The exercise: Count the lines in the data below that contain the string "kern", treating uppercase and lowercase as different. Reply with the number alone.

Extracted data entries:
◇ ◇ ◇ ◇ ◇

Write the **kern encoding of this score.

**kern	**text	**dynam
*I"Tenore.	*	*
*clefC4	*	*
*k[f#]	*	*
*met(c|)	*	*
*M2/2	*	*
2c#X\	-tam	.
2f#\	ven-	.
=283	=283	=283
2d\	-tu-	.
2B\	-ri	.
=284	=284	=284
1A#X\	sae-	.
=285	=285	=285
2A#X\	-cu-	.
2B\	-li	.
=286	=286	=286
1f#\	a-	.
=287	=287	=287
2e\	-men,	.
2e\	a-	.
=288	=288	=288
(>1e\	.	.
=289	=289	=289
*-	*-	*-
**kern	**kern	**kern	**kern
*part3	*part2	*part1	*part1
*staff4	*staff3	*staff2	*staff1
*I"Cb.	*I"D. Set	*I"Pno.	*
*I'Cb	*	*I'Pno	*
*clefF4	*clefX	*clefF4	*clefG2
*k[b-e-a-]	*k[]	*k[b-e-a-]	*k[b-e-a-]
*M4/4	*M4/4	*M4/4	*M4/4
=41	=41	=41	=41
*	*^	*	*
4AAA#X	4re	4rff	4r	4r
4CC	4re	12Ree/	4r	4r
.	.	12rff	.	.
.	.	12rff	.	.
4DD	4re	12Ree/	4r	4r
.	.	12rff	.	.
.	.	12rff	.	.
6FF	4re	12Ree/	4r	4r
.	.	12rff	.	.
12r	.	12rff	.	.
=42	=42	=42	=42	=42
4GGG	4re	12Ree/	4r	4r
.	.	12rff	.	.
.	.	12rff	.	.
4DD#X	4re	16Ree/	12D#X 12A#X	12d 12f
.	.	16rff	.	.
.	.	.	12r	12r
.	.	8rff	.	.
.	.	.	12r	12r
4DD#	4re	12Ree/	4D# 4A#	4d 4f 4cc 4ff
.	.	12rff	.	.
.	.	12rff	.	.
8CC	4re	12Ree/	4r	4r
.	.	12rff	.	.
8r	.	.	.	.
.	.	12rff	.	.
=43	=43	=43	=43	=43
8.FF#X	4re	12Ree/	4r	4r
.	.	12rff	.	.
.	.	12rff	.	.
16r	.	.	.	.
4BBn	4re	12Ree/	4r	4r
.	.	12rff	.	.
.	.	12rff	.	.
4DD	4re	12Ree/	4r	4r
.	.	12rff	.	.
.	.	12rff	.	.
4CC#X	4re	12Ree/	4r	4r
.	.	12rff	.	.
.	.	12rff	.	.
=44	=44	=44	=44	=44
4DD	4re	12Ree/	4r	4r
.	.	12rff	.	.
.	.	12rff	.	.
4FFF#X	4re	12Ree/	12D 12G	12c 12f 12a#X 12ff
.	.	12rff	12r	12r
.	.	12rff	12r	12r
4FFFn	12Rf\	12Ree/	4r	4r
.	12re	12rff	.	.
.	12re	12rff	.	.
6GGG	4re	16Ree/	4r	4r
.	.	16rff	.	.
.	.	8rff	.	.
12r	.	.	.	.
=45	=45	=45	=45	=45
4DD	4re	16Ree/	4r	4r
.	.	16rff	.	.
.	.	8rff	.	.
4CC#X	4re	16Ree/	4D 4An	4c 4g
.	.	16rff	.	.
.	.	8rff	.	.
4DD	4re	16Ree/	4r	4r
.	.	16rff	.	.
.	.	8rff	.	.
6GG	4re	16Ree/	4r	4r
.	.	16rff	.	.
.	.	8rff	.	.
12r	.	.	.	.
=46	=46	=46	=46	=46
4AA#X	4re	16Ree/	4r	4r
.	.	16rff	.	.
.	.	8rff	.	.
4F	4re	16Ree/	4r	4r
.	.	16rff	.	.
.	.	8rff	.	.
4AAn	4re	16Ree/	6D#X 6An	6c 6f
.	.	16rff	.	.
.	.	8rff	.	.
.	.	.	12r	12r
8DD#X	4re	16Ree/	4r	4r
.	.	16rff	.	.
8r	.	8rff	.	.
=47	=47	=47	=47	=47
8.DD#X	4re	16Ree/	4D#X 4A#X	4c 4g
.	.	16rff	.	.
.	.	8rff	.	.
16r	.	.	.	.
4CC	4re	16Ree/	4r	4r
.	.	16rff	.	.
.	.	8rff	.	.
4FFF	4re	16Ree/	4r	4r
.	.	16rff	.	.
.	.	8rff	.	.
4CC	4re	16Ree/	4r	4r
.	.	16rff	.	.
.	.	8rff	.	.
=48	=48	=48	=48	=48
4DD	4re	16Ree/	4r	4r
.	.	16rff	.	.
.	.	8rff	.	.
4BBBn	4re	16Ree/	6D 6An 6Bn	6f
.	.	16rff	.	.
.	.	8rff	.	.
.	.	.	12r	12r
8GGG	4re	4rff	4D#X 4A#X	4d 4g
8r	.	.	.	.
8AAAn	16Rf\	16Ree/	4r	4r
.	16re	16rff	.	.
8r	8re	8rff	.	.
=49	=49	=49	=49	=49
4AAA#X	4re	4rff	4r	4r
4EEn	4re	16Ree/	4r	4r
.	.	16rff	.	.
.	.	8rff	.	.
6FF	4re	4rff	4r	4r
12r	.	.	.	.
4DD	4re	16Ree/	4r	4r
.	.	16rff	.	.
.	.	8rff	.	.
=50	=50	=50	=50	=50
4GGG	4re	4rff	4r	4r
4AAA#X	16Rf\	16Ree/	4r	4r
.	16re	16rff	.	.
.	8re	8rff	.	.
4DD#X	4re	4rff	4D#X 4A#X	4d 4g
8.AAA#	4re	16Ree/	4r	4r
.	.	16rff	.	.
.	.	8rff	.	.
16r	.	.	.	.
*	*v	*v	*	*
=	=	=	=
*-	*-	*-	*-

◇ ◇ ◇ ◇ ◇

Response to the task: 3